▶ [Task directions]
Please copy every text line of the listing below word for word, leaving the pictures out of your answer.

▶ [Exercise material]
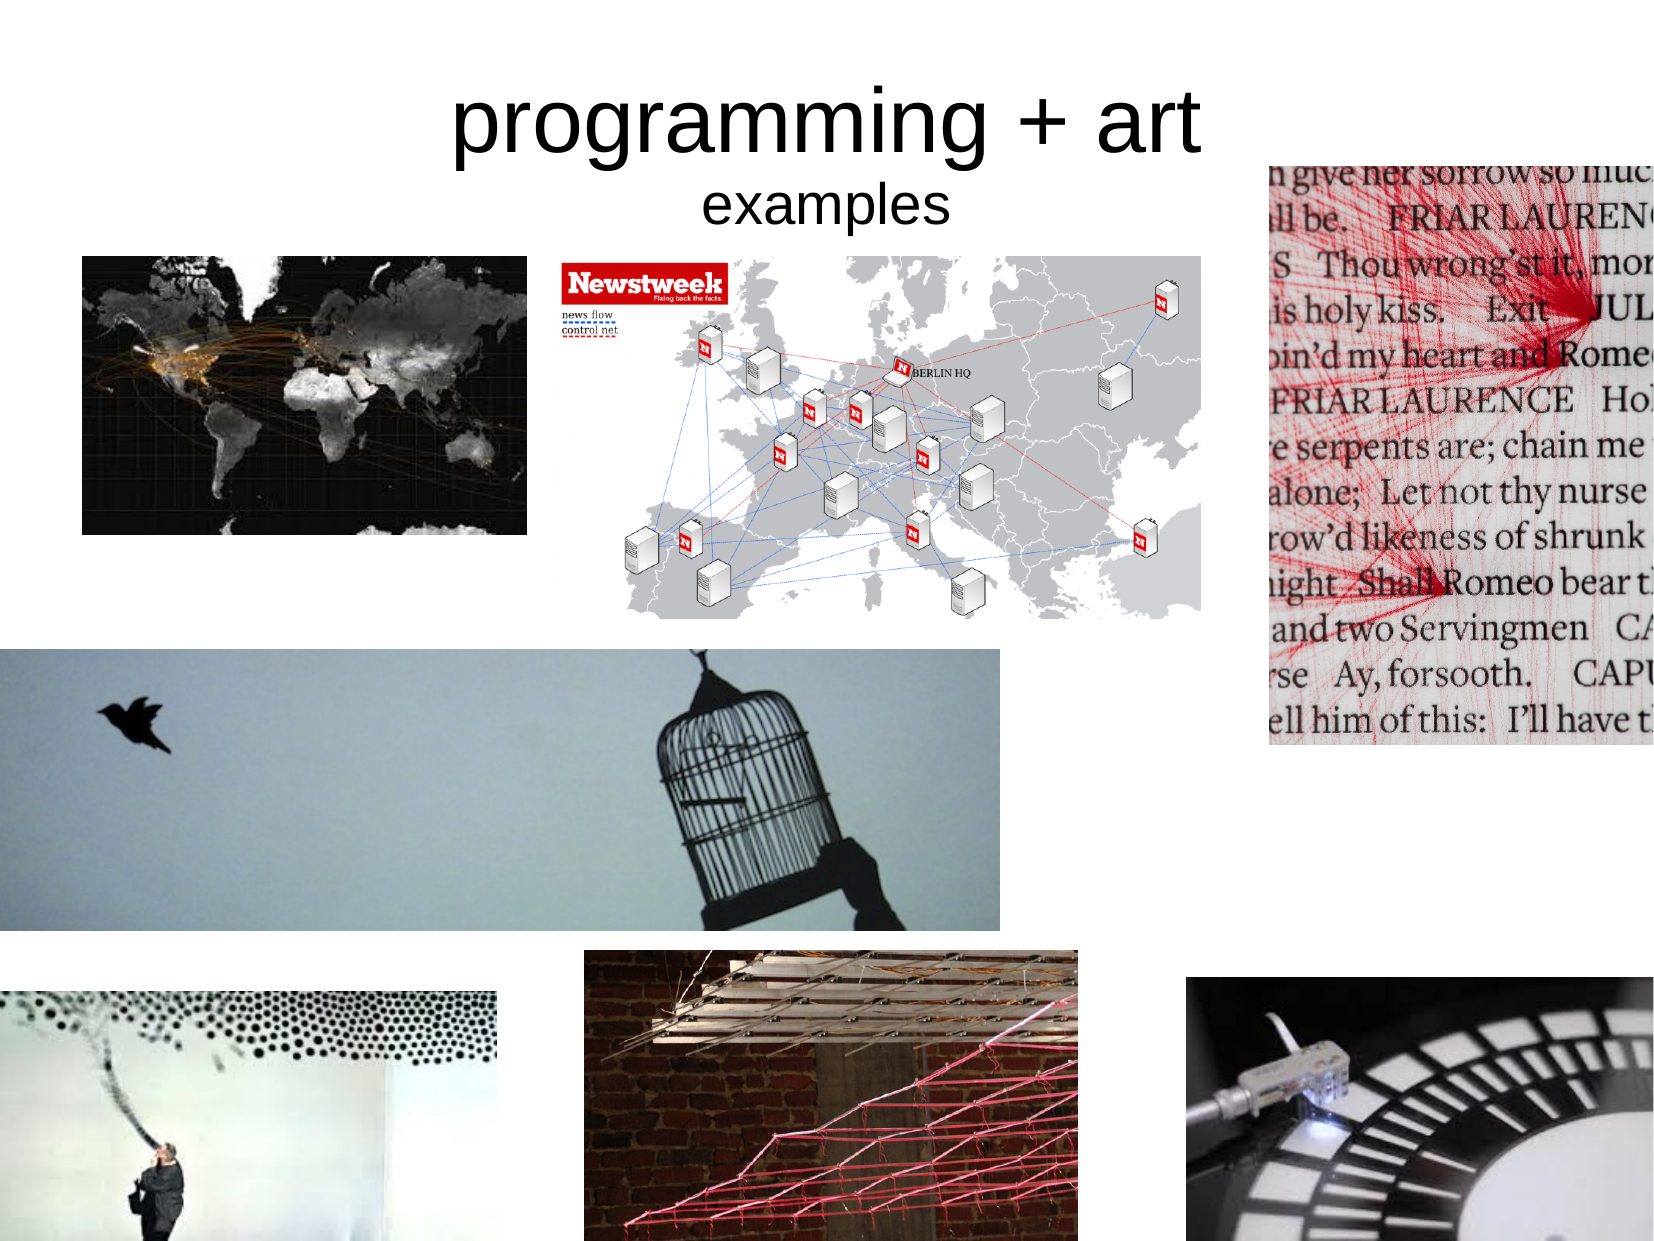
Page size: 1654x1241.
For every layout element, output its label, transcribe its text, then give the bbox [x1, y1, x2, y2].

picture [0, 649, 1000, 931]
picture [0, 991, 497, 1241]
title programming + art examples [82, 49, 1571, 257]
picture [1186, 977, 1654, 1241]
picture [584, 950, 1078, 1241]
picture [1269, 166, 1654, 745]
picture [555, 256, 1201, 619]
picture [82, 256, 527, 535]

▶ [Full output]
Page size: 1654x1241.
For every layout element, output its label, transcribe its text, then give the bbox [x1, y1, x2, y2].

picture [0, 649, 1000, 931]
picture [0, 991, 497, 1241]
title programming + art examples [82, 49, 1571, 257]
picture [1186, 977, 1654, 1241]
picture [584, 950, 1078, 1241]
picture [1269, 166, 1654, 745]
picture [555, 256, 1201, 619]
picture [82, 256, 527, 535]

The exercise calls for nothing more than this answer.